The Wine Trip

Our ride

It was a day spent on a school bus that took us from winery to winery somewhere in Missouri. At each stop, we would pile off of the bus and spread out blankets. We would kick off our shoes and arrange snacks while bottles were purchased and glasses were filled.

At the first stop, we watched a polka band and dancers in traditional German clothing before heading up to the hillside of the winery. We joined hundreds of other people who climbed about on the steep hill while balancing wine in one hand and fancy cheese in the other. We passed around tupperware containers full of olives, nuts, and crackers while we people-watched, caught up with friends we had seen the night before and friends we hadn’t seen in a year. We drank the wines and laughed and made congratulatory toasts while we clung to a hill that seemed determined to throw us off of it.

The second stop was a hokey old-west town full of tiny plastic cups of beer, resort guests who weren’t ready for our arrival, and a dropped Oreo that lead us to our new motto in life: “It’s in the past. Just leave it in the olden-times.”

At the last stop we watched the sun set over the fields of grapevines. Our loud conversations turned soft as the sky turned from blue to pink to orange and the sun disappeared behind the leaves. We gathered the blankets and climbed back on the yellow bus, headed for a house that would greet us with more food and coffee in an effort to sober us up.

There would be drunken arguments about music and sloppy declarations of love and hate and even death. There would be blueberry pancakes and Advil and more beer the next day. But as we drove away from the winery nestled in soft rolling hills, there was contentment. Another successful wine trip. Another Dionysian celebration, enveloped in the All-American tradition of a road trip.

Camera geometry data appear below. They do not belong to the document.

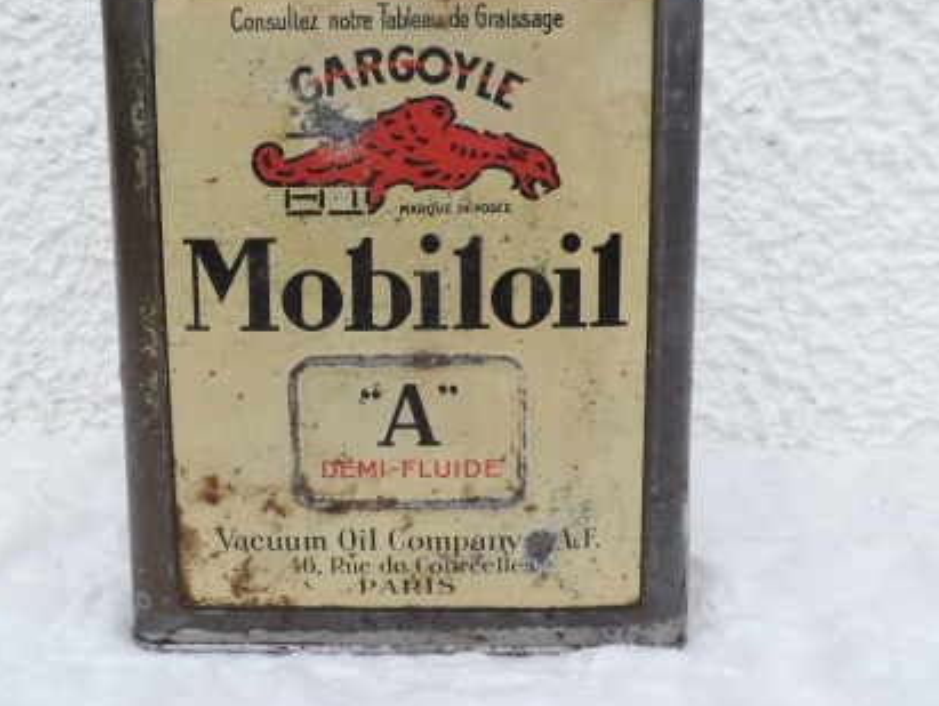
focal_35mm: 35
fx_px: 950
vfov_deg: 40.6
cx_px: 368
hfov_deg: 52.2
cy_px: 297
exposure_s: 1/200
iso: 80
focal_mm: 4.3
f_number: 3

The wine in our travel case would be shunned by our friends who considered themselves serious-wine drinkers. But home alone, on the occasional weeknight, we would open a bottle and pour it generously into the food we were preparing. We would eat and drink a glass of the wine and look at each other with knowing smiles. The bottle was full of sunsets and laughter. And while our tongues couldn’t taste it, our hearts knew it was there.